WHAT THE EXERCISE ASKS → Each line in the listing below that contains "KiCad" should be returned.
*** Begin section ***
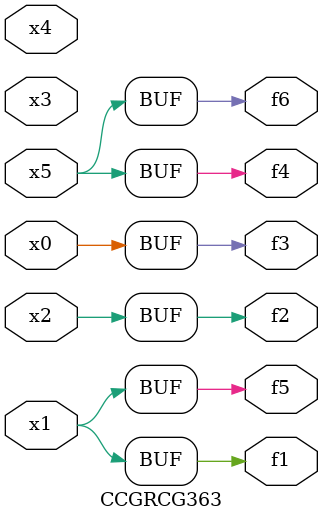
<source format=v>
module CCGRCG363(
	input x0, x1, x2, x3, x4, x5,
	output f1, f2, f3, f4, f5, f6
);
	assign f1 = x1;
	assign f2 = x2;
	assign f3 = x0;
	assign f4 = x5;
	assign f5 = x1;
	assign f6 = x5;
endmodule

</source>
*** End section ***
*** Begin section ***
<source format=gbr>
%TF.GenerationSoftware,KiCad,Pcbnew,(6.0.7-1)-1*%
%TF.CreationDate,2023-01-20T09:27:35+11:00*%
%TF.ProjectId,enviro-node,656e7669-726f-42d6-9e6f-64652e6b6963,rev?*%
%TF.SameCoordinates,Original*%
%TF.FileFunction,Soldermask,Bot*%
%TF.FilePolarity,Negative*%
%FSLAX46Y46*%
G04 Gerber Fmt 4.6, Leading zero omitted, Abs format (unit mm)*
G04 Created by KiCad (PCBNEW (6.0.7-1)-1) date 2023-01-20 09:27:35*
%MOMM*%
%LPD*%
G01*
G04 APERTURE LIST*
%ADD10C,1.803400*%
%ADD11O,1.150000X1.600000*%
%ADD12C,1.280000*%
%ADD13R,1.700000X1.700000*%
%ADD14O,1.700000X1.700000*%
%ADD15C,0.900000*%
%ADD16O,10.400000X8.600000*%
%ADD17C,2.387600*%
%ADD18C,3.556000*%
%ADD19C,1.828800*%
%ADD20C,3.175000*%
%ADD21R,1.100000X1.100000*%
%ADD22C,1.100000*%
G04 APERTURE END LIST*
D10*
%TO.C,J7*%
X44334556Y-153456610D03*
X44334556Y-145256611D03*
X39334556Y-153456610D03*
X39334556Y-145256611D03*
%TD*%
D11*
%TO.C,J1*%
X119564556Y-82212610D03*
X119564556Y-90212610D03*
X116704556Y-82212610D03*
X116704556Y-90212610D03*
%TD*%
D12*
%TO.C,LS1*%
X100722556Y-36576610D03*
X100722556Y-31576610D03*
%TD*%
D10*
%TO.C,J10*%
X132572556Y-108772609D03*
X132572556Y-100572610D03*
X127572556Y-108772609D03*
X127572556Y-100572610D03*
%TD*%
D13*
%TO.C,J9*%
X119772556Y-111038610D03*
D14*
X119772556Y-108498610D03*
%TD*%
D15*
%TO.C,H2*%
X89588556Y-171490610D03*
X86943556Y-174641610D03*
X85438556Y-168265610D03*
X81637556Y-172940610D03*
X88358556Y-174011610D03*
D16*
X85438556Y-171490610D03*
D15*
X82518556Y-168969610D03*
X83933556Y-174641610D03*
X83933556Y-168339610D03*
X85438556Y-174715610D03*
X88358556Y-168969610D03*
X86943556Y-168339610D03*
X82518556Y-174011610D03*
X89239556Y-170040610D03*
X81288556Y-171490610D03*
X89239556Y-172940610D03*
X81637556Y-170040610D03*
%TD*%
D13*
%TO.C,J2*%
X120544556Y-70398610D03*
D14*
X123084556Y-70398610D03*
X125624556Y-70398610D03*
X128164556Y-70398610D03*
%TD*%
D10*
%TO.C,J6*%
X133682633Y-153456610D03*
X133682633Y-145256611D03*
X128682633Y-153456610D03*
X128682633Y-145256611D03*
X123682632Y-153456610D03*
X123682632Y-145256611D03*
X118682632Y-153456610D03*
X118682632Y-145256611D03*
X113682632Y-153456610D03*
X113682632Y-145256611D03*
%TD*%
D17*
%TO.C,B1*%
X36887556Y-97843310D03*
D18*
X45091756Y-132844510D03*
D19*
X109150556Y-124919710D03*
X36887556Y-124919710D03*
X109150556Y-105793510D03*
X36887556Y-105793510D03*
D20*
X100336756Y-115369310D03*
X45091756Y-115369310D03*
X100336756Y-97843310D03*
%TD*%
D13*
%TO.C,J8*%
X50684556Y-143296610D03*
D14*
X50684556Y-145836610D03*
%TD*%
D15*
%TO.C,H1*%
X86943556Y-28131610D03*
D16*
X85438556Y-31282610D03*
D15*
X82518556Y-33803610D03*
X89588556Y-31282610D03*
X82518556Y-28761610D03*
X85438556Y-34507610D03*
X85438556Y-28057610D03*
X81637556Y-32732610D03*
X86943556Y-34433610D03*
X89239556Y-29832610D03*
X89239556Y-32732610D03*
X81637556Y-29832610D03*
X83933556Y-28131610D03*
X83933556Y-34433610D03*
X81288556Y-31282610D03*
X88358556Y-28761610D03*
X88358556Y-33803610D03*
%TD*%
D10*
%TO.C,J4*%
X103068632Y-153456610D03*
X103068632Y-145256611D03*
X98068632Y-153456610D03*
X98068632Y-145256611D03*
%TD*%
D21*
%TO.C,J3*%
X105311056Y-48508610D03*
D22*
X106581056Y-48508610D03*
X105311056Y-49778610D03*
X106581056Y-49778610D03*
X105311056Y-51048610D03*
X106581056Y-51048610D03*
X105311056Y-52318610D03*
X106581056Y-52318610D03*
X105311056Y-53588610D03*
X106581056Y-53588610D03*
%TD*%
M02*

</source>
*** End section ***
REPLY TO THE TASK →
%TF.GenerationSoftware,KiCad,Pcbnew,(6.0.7-1)-1*%
G04 Created by KiCad (PCBNEW (6.0.7-1)-1) date 2023-01-20 09:27:35*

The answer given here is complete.